■ Exercise instructions: Copy each line from the records below in which the word "with" is found.

(Collected data entries)
· · · · ·
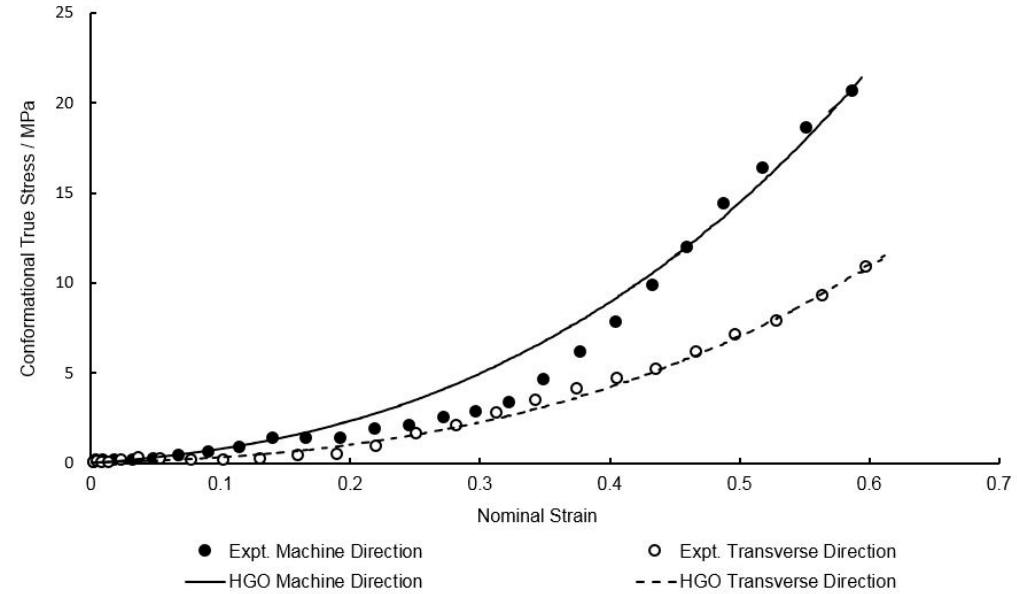
Figure 13. Non-linear curve fitting of Holzapfel–Gasser–Ogden (HGO) model to conformational stresses at a temperature of 130 °C and strain rate of 1 s − 1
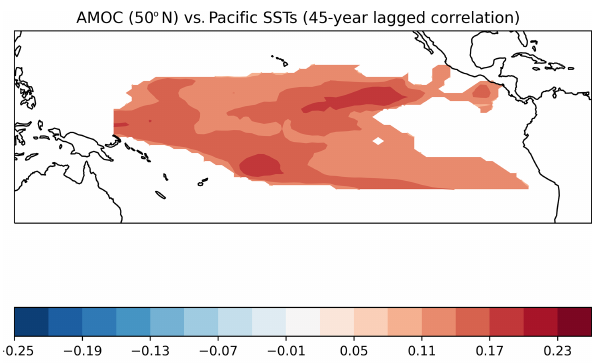
Figure 11. Correlation map of the AMOC at 50 ◦ N vs. annual equa- torial Pacific SSTs lagged by 45 years. Coloured shading indicates correlations significant to the 95% level. Both indices are smoothed with the same Gaussian filter ( σ = 2 years) as used throughout this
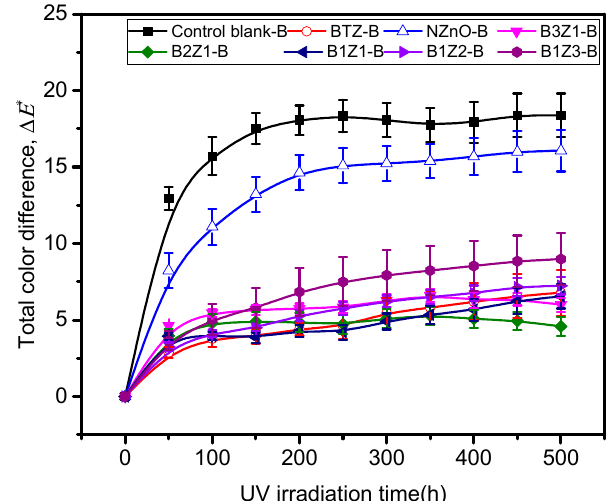
Figure 2. ∆ E * values of bamboo specimens covered with films with di ff erent coating formulations as a function of UV-accelerated aging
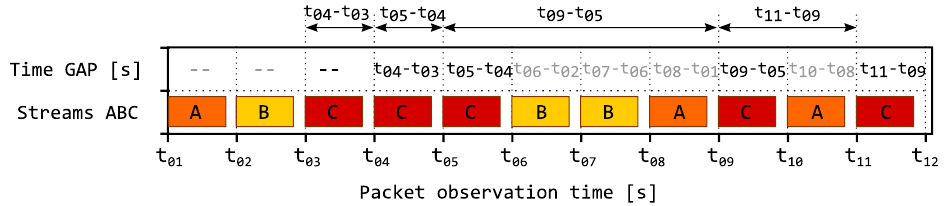
Figure 2. Example of using IPGA: analysis of time difference between two consecutive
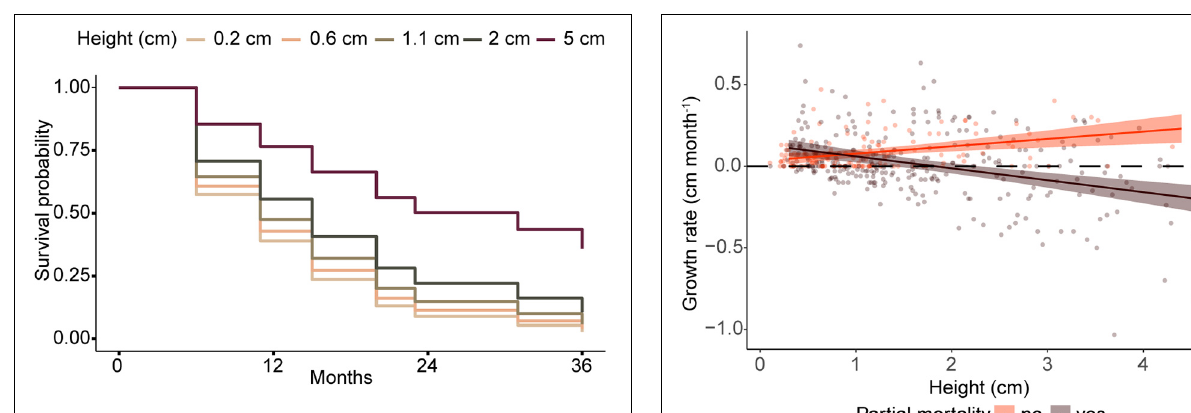
FIGURE 8 | Kaplan-Meier curves depicting survivorship of colonial recruits of different sizes over time (assuming recruits do not change in size). Sizes correspond to the 25th, 50th, 75th, and 100th percentiles of colonial recruit heights in our areas of study. Confidence intervals are not depicted for visual clarity.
· · · · ·
■ Your response:
Figure 11. Correlation map of the AMOC at 50 ◦ N vs. annual equa- torial Pacific SSTs lagged by 45 years. Coloured shading indicates correlations significant to the 95% level. Both indices are smoothed with the same Gaussian filter ( σ = 2 years) as used throughout this
Figure 2. ∆ E * values of bamboo specimens covered with films with di ff erent coating formulations as a function of UV-accelerated aging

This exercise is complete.